PEEB Président de l’asbl PEEB, Yvain Stiennon a parlé au nom des responsables/certificateurs PEB et des auditeurs. Il a évoqué les freins pour mettre en place cette stratégie. « Il s’agit effectivement d’un gros chantier et notre rôle est de mettre de l’huile dans les rouages. Malheureusement, il y a beaucoup de freins à cette rénovation énergétique. PEEB a identifié plusieurs pistes d’amélioration dans la mise en œuvre de la PEB et des outils associés à la rénovation comme l’audit et les primes. Nous nous tenons à disposition de l’administration pour voir quelles sont les améliorations réalisables concrètement. Autre point, nous recensons 2.600 professionnels de la PEB, entre autres des responsables PEB, auditeurs logements, et certificateurs. Il faut d’évidence mobiliser davantage ces professionnels pour atteindre les objectifs de rénovation énergétique en Région Wallonne. PEEB a des propositions concrètes à formuler aux pouvoirs publics pour y parvenir ». Il a aussi tenu à insister sur la bonne collaboration présente entre tous les acteurs pour avancer ensemble. « Il y a beaucoup de discussions entre les auditeurs, les architectes et les entrepreneurs et nous voulons travailler main dans la main ».

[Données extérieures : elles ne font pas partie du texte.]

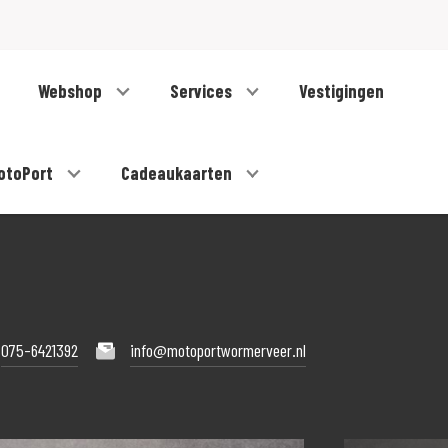
Webshop
Services
Vestigingen
otoPort
Cadeaukaarten
075-6421392
info@motoportwormerveer.nl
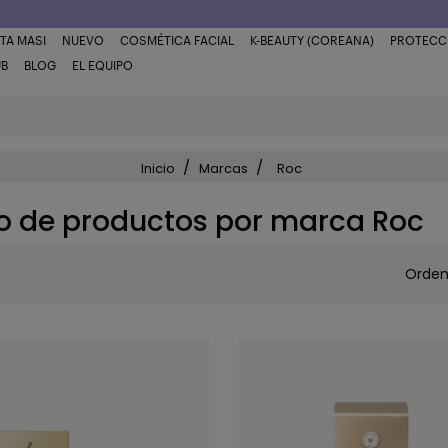
TA MASI
NUEVO
COSMÉTICA FACIAL
K-BEAUTY (COREANA)
PROTECC
UB
BLOG
EL EQUIPO
Inicio
Marcas
Roc
o de productos por marca Roc
Orden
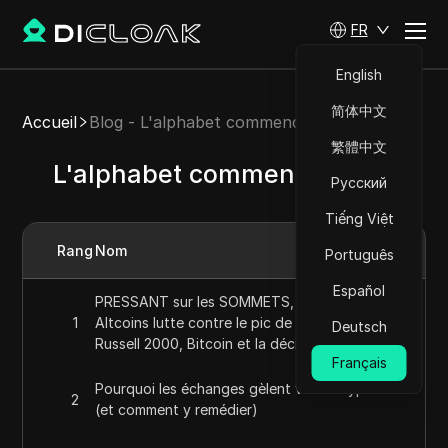
FR
English
简体中文
Accueil
Blog - L'alphabet commence par P
繁體中文
L'alphabet commence par P
Русский
Tiếng Việt
Rang
Nom
Português
Español
PRESSANT sur les SOMMETS, le marché des
1
Altcoins lutte contre le pic de 2021 avec le
Deutsch
Russell 2000, Bitcoin et la décision sur XRP.
Français
Pourquoi les échanges gèlent votre crypto
2
(et comment y remédier)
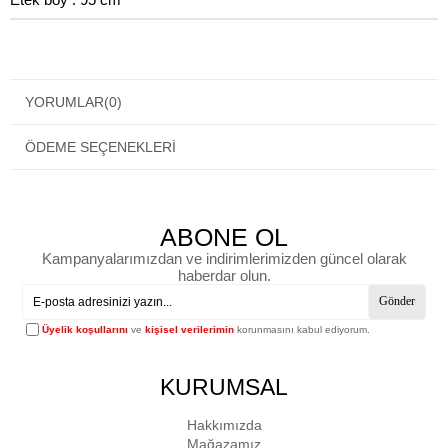
YORUMLAR
(0)
ÖDEME SEÇENEKLERI
ABONE OL
Kampanyalarımızdan ve indirimlerimizden güncel olarak
haberdar olun.
Gönder
Üyelik koşullarını
ve
kişisel verilerimin
korunmasını kabul ediyorum.
KURUMSAL
Hakkımızda
Mağazamız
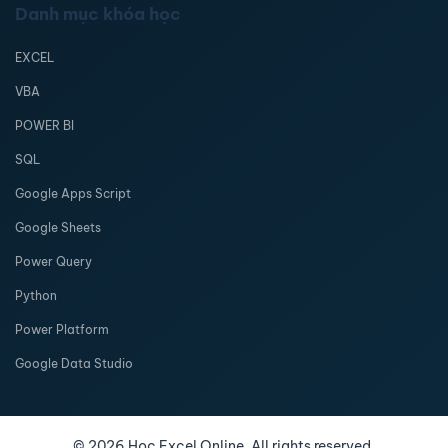
Danh mục khóa học
EXCEL
VBA
POWER BI
SQL
Google Apps Script
Google Sheets
Power Query
Python
Power Platform
Google Data Studio
©
2026
Học Excel Online. All rights reserved.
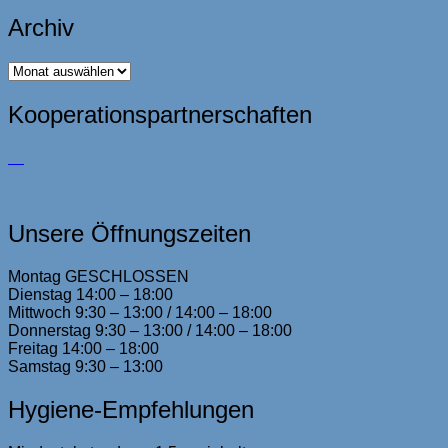
Archiv
Archiv
Kooperationspartnerschaften
Unsere Öffnungszeiten
Montag GESCHLOSSEN
Dienstag 14:00 – 18:00
Mittwoch 9:30 – 13:00 / 14:00 – 18:00
Donnerstag 9:30 – 13:00 / 14:00 – 18:00
Freitag 14:00 – 18:00
Samstag 9:30 – 13:00
Hygiene-Empfehlungen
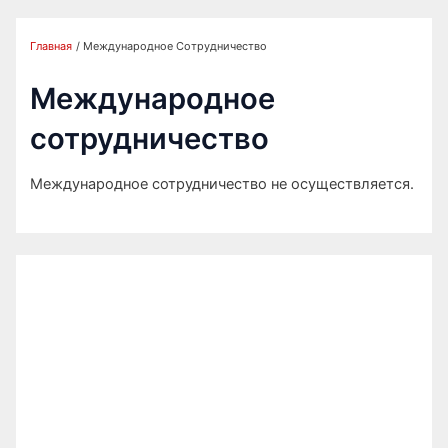
Главная
Международное Сотрудничество
Международное
сотрудничество
Международное сотрудничество не осуществляется.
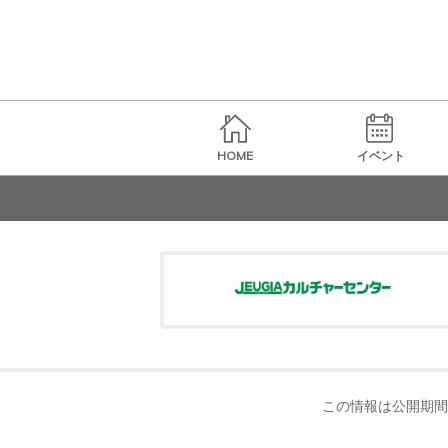
HOME
イベント
この情報は公開期間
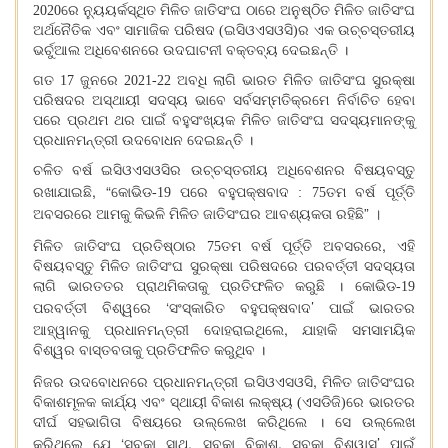
2020ରେ ନ୍ୟୁୟର୍କସ୍ଥିତ ମିଳିତ ଜାତିସଂଘ ଠାରେ ଅନୁଷ୍ଠିତ ମିଳିତ ଜାତିସଂଘ
ଅର୍ଥନୈତିକ ଏବଂ ସାମାଜିକ ପରିଷଦ (ଇସିଓଏସଓସି)ର ଏକ ଉଚ୍ଚସ୍ତରୀୟ
ଭର୍ଚୁଆଲ ଅଧିବେଶନରେ ଉଦଘାଟନୀ ବକ୍ତବ୍ୟ ଦେଇଛନ୍ତି ।
ଗତ 17 ଜୁନରେ 2021-22 ଅବଧି ଲାଗି ଭାରତ ମିଳିତ ଜାତିସଂଘ ସୁରକ୍ଷା
ପରିଷଦର ଅସ୍ଥାୟୀ ସଦସ୍ୟ ଭାବେ ସର୍ବସମ୍ମତିକ୍ରମେ ନିର୍ବାଚିତ ହେବା
ପରେ ପ୍ରଥମ ଥର ପାଇଁ ବହୁସଂଖ୍ୟକ ମିଳିତ ଜାତିସଂଘ ସଦସ୍ୟମାନଙ୍କୁ
ପ୍ରଧାନମନ୍ତ୍ରୀ ଉଦବୋଧନ ଦେଇଛନ୍ତି ।
ଚଳିତ ବର୍ଷ ଇସିଓଏସଓସିର ଉଚ୍ଚସ୍ତରୀୟ ଅଧିବେଶନର ବିଷୟବସ୍ତୁ
, “
ରଖାଯାଇଛି
କୋଭିଡ-19 ପରେ ବହୁପକ୍ଷବାଦ : 75ତମ ବର୍ଷ ପୂର୍ତ୍ତି
”
ଅବସରରେ ଆମକୁ କିଭଳି ମିଳିତ ଜାତିସଂଘର ଆବଶ୍ୟକତା ରହିଛି
।
,
ମିଳିତ ଜାତିସଂଘ ପ୍ରତିଷ୍ଠାର 75ତମ ବର୍ଷ ପୂର୍ତ୍ତି ଅବସରରେ
ଏହି
ବିଷୟବସ୍ତୁ ମିଳିତ ଜାତିସଂଘ ସୁରକ୍ଷା ପରିଷଦରେ ପରବର୍ତ୍ତୀ ସଦସ୍ୟତା
ଲାଗି ଭାରତତର ପ୍ରାଥମିକତାକୁ ପ୍ରତିଫଳିତ କରୁଛି । କୋଭିଡ-19
‘
’
ପରବର୍ତ୍ତୀ ବିଶ୍ୱରେ
ସଂସ୍କାରିତ ବହୁପକ୍ଷବାଦ
ପାଇଁ ଭାରତର
,
ଆହ୍ୱାନକୁ ପ୍ରଧାନମନ୍ତ୍ରୀ ଦୋହରାଇଥିଲେ
ଯାହାକି ସମସାମୟିକ
ବିଶ୍ୱର ବାସ୍ତବତାକୁ ପ୍ରତିଫଳିତ କରୁଥିବ ।
,
ନିଜର ଉଦବୋଧନରେ ପ୍ରଧାନମନ୍ତ୍ରୀ ଇସିଓଏସଓସି
ମିଳିତ ଜାତିସଂଘର
ବିକାଶମୂଳକ କାର୍ଯ୍ୟ ଏବଂ ସ୍ଥାୟୀ ବିକାଶ ଲକ୍ଷ୍ୟ (ଏସଡିଜି)ରେ ଭାରତର
ଦୀର୍ଘ ସହଭାଗିତା ବିଷୟରେ ଉଲ୍ଲେଖ କରିଥିଲେ । ସେ ଉଲ୍ଲେଖ
‘
,
,
’
କରିଥିଲେ ଯେ
ସବକା ସାଥ
ସବକା ବିକାଶ
ସବକା ବିଶ୍ୱାସ
ପାଇଁ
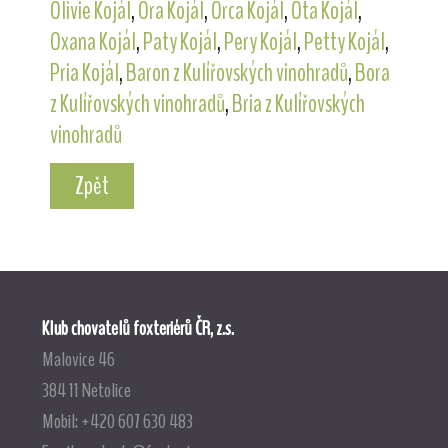
Olivie Kojál
,
Ora Kojál
,
Orca Kojál
,
Ota Kojál
,
Oxana Kojál
,
Paty Kojál
,
Pery Kojál
,
Petty Kojál
,
Pria Kojál
,
Baron z Kulířovských vinohradů
,
Bora
z Kulířovských vinohradů
,
Bria z Kulířovských
vinohradů
Zpět
Klub chovatelů foxteriérů ČR, z.s.
Malovice 46
384 11 Netolice
Mobil: +420 607 630 483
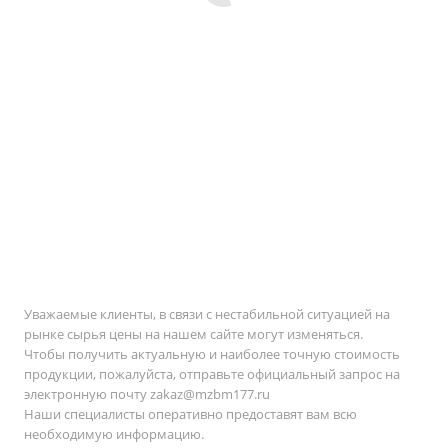
Уважаемые клиенты, в связи с нестабильной ситуацией на
рынке сырья цены на нашем сайте могут изменяться.
Чтобы получить актуальную и наиболее точную стоимость
продукции, пожалуйста, отправьте официальный запрос на
электронную почту
zakaz@mzbm177.ru
Наши специалисты оперативно предоставят вам всю
необходимую информацию.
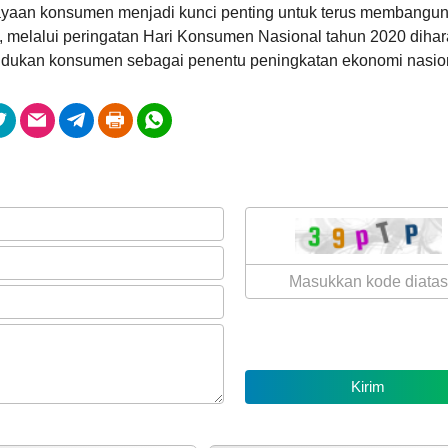
yaan konsumen menjadi kunci penting untuk terus membangu
, melalui peringatan Hari Konsumen Nasional tahun 2020 diha
udukan konsumen sebagai penentu peningkatan ekonomi nasio
10
108
April
Kali
2026
Penyaluran
Bantuan
Pangan
2026
(Februari
-
Maret)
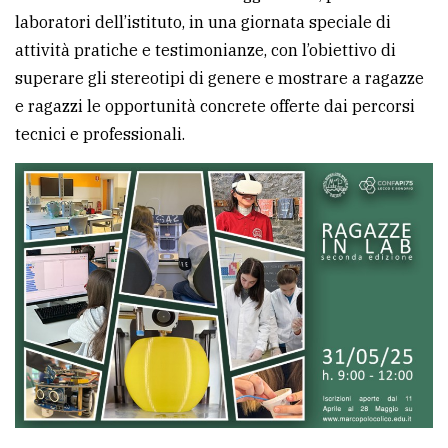
laboratori dell’istituto, in una giornata speciale di
avanzata
attività pratiche e testimonianze, con l’obiettivo di
superare gli stereotipi di genere e mostrare a ragazze
LE
e ragazzi le opportunità concrete offerte dai percorsi
ALTRE
TESTATE
tecnici e professionali.
PRIVACY
Privacy
policy
Cookie
policy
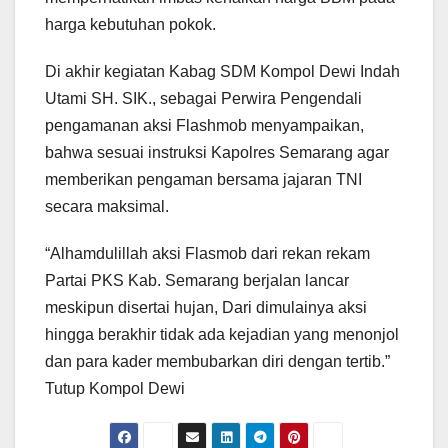
harga kebutuhan pokok.
Di akhir kegiatan Kabag SDM Kompol Dewi Indah
Utami SH. SIK., sebagai Perwira Pengendali
pengamanan aksi Flashmob menyampaikan,
bahwa sesuai instruksi Kapolres Semarang agar
memberikan pengaman bersama jajaran TNI
secara maksimal.
“Alhamdulillah aksi Flasmob dari rekan rekam
Partai PKS Kab. Semarang berjalan lancar
meskipun disertai hujan, Dari dimulainya aksi
hingga berakhir tidak ada kejadian yang menonjol
dan para kader membubarkan diri dengan tertib.”
Tutup Kompol Dewi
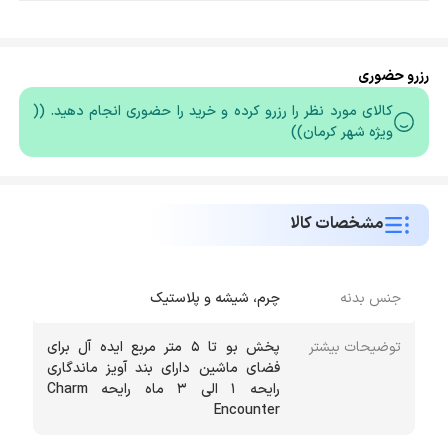
رزرو حضوری
کالای مورد نظر را رزرو کرده و خرید را حضوری انجام دهید. ((
ویژه شهر کرمان))
مشخصات کالا
جنس بدنه
چرم، شیشه و پلاستیک
توضیحات بیشتر
پخش بو تا 5 متر مربع ایده آل برای
فضای ماشین دارای بند آویز ماندگاری
رایحه 1 الی 3 ماه رایحه Charm
Encounter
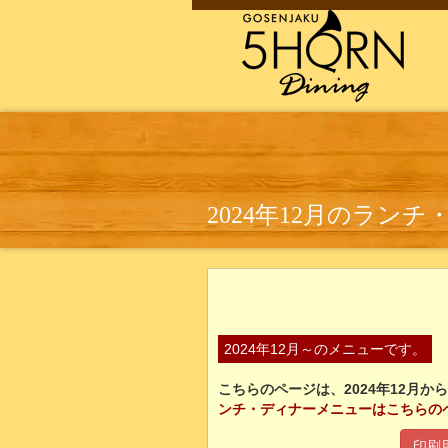
2024年12月のラン
2024年12月～のメニューです。
こちらのページは、2024年12月
ンチ・ディナーメニューはこちらの
印刷用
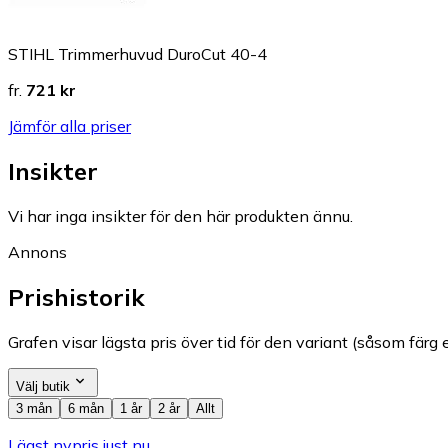
STIHL Trimmerhuvud DuroCut 40-4
fr.
721 kr
Jämför alla priser
Insikter
Vi har inga insikter för den här produkten ännu.
Annons
Prishistorik
Grafen visar lägsta pris över tid för den variant (såsom färg e
Välj butik
3 mån
6 mån
1 år
2 år
Allt
Lägst nypris just nu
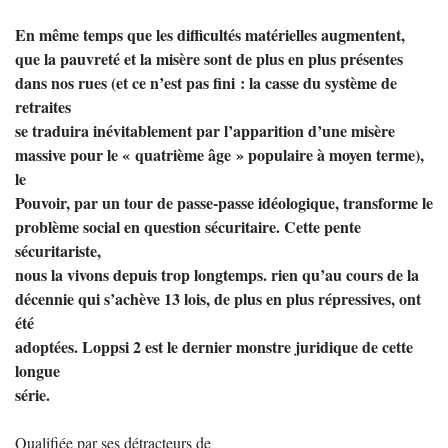
En même temps que les difficultés matérielles augmentent,
que la pauvreté et la misère sont de plus en plus présentes
dans nos rues (et ce n’est pas fini : la casse du système de
retraites
se traduira inévitablement par l’apparition d’une misère
massive pour le « quatrième âge » populaire à moyen terme),
le
Pouvoir, par un tour de passe-passe idéologique, transforme le
problème social en question sécuritaire. Cette pente
sécuritariste,
nous la vivons depuis trop longtemps. rien qu’au cours de la
décennie qui s’achève 13 lois, de plus en plus répressives, ont
été
adoptées. Loppsi 2 est le dernier monstre juridique de cette
longue
série.
Qualifiée par ses détracteurs de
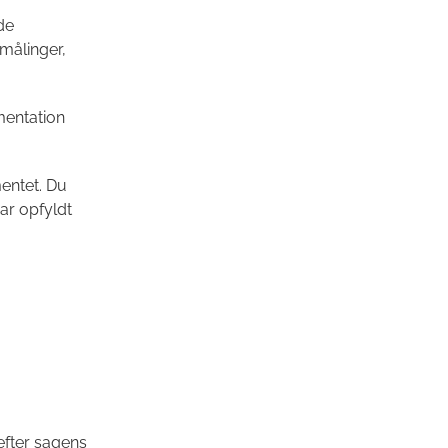
de
 målinger,
mentation
mentet. Du
ar opfyldt
efter sagens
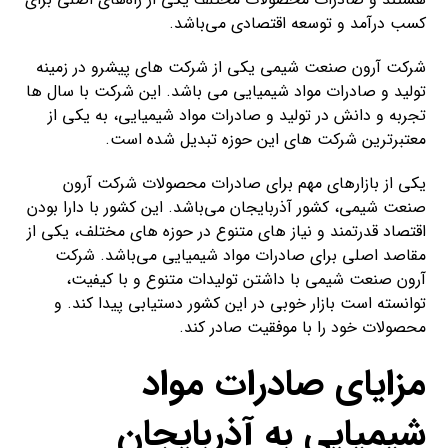
کسب درآمد و توسعه اقتصادی می‌باشد.
شرکت آرون صنعت شیمی یکی از شرکت های پیشرو در زمینه
تولید و صادرات مواد شیمیایی می باشد. این شرکت با سال ها
تجربه و دانش در تولید و صادرات مواد شیمیایی، به یکی از
معتبرترین شرکت های این حوزه تبدیل شده است.
یکی از بازارهای مهم برای صادرات محصولات شرکت آرون
صنعت شیمی، کشور آذربایجان می‌باشد. این کشور با دارا بودن
اقتصاد قدرتمند و نیاز های متنوع در حوزه های مختلف، یکی از
مقاصد اصلی برای صادرات مواد شیمیایی می‌باشد. شرکت
آرون صنعت شیمی با داشتن تولیدات متنوع و با کیفیت،
توانسته است بازار خوبی در این کشور دستیابی پیدا کند. و
محصولات خود را با موفقیت صادر کند.
مزایای صادرات مواد
شیمیایی به آذربایجان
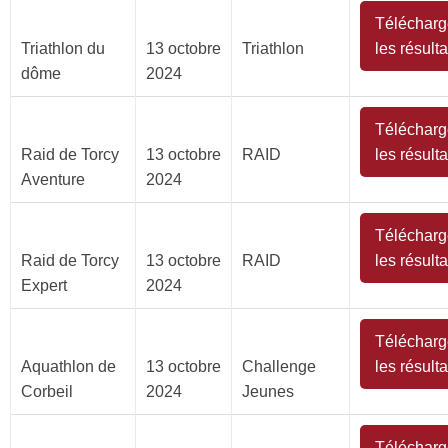
Télécharg
Triathlon du
13 octobre
Triathlon
les résulta
dôme
2024
Télécharg
Raid de Torcy
13 octobre
RAID
les résulta
Aventure
2024
Télécharg
Raid de Torcy
13 octobre
RAID
les résulta
Expert
2024
Télécharg
Aquathlon de
13 octobre
Challenge
les résulta
Corbeil
2024
Jeunes
Télécharg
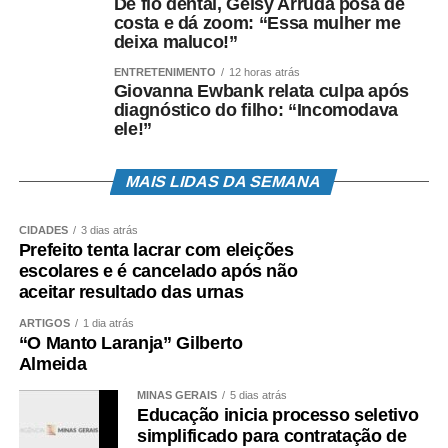
De fio dental, Geisy Arruda posa de
vida dos mineiros.
costa e dá zoom: “Essa mulher me
deixa maluco!”
Além disso, por meio da Deliberação CIB-SUS/MG 2706,
ENTRETENIMENTO
12 horas atrás
de 18 de abril de 2018, foi instituído o Comitê Estadual de
Giovanna Ewbank relata culpa após
Enfrentamento da Hanseníase, que é intersetorial e tem
diagnóstico do filho: “Incomodava
caráter consultivo. Em maio de 2021, o comitê foi
ele!”
reestruturado, realizando reuniões mensais que
fomentam os compromissos do estado e municípios.
MAIS LIDAS DA SEMANA
Saiba mais sobre a hanseníase no hotsite da Secretaria
CIDADES
3 dias atrás
de Estado de Saúde de Minas Gerais:
Prefeito tenta lacrar com eleições
https://www.saude.mg.gov.br/hanseniase
.
escolares e é cancelado após não
aceitar resultado das urnas
Fonte:
Agência Minas
ARTIGOS
1 dia atrás
“O Manto Laranja” Gilberto
COMENTE ABAIXO:
Almeida
MINAS GERAIS
5 dias atrás
Educação inicia processo seletivo
simplificado para contratação de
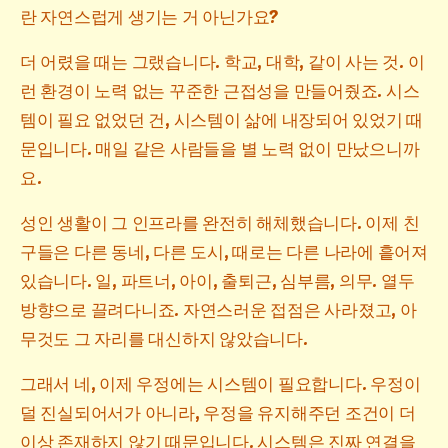
란 자연스럽게 생기는 거 아닌가요?
더 어렸을 때는 그랬습니다. 학교, 대학, 같이 사는 것. 이
런 환경이 노력 없는 꾸준한 근접성을 만들어줬죠. 시스
템이 필요 없었던 건, 시스템이 삶에 내장되어 있었기 때
문입니다. 매일 같은 사람들을 별 노력 없이 만났으니까
요.
성인 생활이 그 인프라를 완전히 해체했습니다. 이제 친
구들은 다른 동네, 다른 도시, 때로는 다른 나라에 흩어져
있습니다. 일, 파트너, 아이, 출퇴근, 심부름, 의무. 열두
방향으로 끌려다니죠. 자연스러운 접점은 사라졌고, 아
무것도 그 자리를 대신하지 않았습니다.
그래서 네, 이제 우정에는 시스템이 필요합니다. 우정이
덜 진실되어서가 아니라, 우정을 유지해주던 조건이 더
이상 존재하지 않기 때문입니다. 시스템은 진짜 연결을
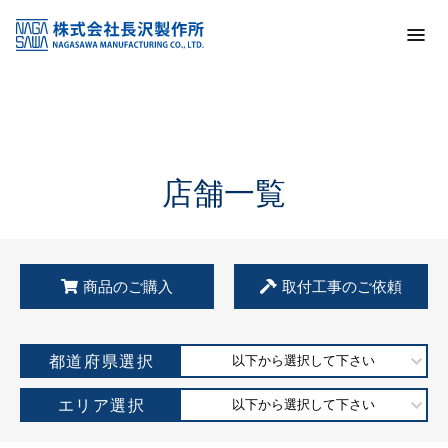
トップ
KSS加盟店・取扱店情報
店舗一覧
店舗一覧
商品のご購入
取付工事のご依頼
都道府県選択
以下から選択して下さい
エリア選択
以下から選択して下さい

UWA Les architectes étaient représentés à cette séance par Sébastien Motte. Celui-ci a présenté trois projets qui lui tenaient à cœur. « Premièrement, penser à reconstruire la ville sur la ville, c’est souvent une source de création de richesse sur site qui permet d’activer la rénovation énergétique. Malheureusement, la densification urbaine est souvent assimilée à la paupérisation des centres urbains. Comment peut-on avancer Région, pouvoirs locaux et architectes sur ce sujet ? Deuxièmement, les projets de communautés locales d’énergie renouvelable, comme par exemple COLECO, qui ont pour défi de lancer une dynamique d’autoconsommation locale. Enfin, la Ville de Mouscron, dans le cadre du projet européen BeReel, offre les audits à ses citoyens pour lever le frein lié à son coût. Les travaux entrepris par les citoyens après audit sont souvent plus importants que ceux prévus initialement. N’est-ce pas une piste qu’il serait intéressant d’étudier ? ». Sébastien Motte a encore tenu à faire savoir que les audits pourraient être mieux exploités. « Les professionnels du bâtiment, architectes et entrepreneurs, connaissent peu les marges de manœuvre dont ils disposent dans la procédure ». De plus l’absence d’architecte, en charge de la coordination des travaux, laisse souvent fort dépourvus les citoyens dans leur projet.


CCW Laurent Ruidant (CCW) a confirmé que les audits étaient parfois compliqués à déchiffrer. « Ils ne sont pas toujours cohérents. Il faut avoir de la flexibilité, discuter et collaborer avec les acteurs concernés. Je lis beaucoup de chiffres : 5.000 € pour isoler des murs par exemple. Ces chiffres ne tiennent pas compte du parachèvement avec lequel on monte à 15.000 ou 20.000 € ». Pour avancer qualitativement dans la rénovation du bâti wallon, il préconise de se tourner vers des groupements comme Techlink ou la Plateforme wallonne de l’isolation (PWI). « La PWI regroupe des professionnels reconnus. Ils sont parfois un peu plus chers mais les travaux sont bien faits. Ces travaux doivent aller assez vite et ne pas se faire trois mois avant la fin de l’échéance comme l’a dit Sabine Pauquay, il est urgent d’avancer ! ».


Conclusion Le mot de la fin est revenu à Benoît Fourez, Directeur de la Direction « Bâtiment durable » au SPW. « Nous vivons une période difficile. Le télétravail devient la norme et les citoyens sont davantage présents dans leur logement. C’est donc encore plus important de prêter attention à la performance énergétique des bâtiments. La stratégie tarde malheureusement à être adoptée, au contraire de la Flandre et de Bruxelles (ndlr : entretemps, le gouvernement wallon a adopté la stratégie le 12 novembre). Il faut opérer les bons choix, non pas pour aujourd’hui, mais pour demain. Le financement pour le secteur résidentiel est de l’ordre de 120 milliards d’€. Les pouvoirs publics n’y arriveront pas seuls, le secteur bancaire doit s’impliquer. Je rappelle que pour atteindre le label A d’ici 2050, il faut rénover 5 logements par heure », a-t-il conclu.